A new operation does not hit steady-state volume on day one. Customer numbers grow, awareness of the contact channel grows, and early-life contact reasons (onboarding, 'how do I') differ from mature-life reasons. Model the first 8–12 weeks as a ramp with rising volume and elevated AHT, not as immediate steady state.

Build the recalibration loop before go-live

Decide in advance how the forecast will be updated as real data arrives: who reviews actuals vs. forecast, how often (weekly for the first 8 weeks), and what triggers a staffing change. A cold-start forecast is a hypothesis — the value is in how fast you correct it, not in how accurate the initial guess was.
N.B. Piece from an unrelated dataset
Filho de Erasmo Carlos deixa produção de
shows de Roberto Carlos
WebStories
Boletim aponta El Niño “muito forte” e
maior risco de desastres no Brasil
The first 8 weeks: rapid recalibration

The cold-start forecast is a hypothesis, not a plan

The value of a cold-start forecast is not its initial accuracy — which is necessarily low — but how quickly it is corrected. Build the recalibration loop before go-live:

  • Weeks 1–4: review actual vs. forecast volume daily. The arrival profile (intraday + DOW shape) usually stabilises faster than the volume level — lock the shape early, keep adjusting the level.
  • Weeks 4–8: move to weekly review. Recompute the contact rate from real data and re-run the bottom-up model with the corrected rate.
  • Week 8+: enough history exists (8+ weeks) to begin using standard extrapolation methods. Transition from cold-start to normal forecasting.
  • Throughout: track AHT separately — new operations almost always start with elevated AHT (agents are new, processes are immature) that falls as the operation matures.

New operation forecasting questions

How do you forecast contact volume for a new operation with no historical data?

Build it bottom-up from demand drivers, because no extrapolation method works without history. (1) Identify the population that generates contacts (customers, accounts, orders). (2) Estimate the contact rate per unit — the hardest number; borrow it from a comparable operation or an industry benchmark and model a range. (3) Multiply population × contact rate for total volume. (4) Distribute across the week using an intraday/DOW profile borrowed from a comparable operation. (5) Apply the standard staffing model to the distributed volume. Because the contact rate could be off by 30–50%, staff defensively (scenario band, flexible capacity, planned ramp) and recalibrate the forecast weekly for the first 8 weeks as real data arrives.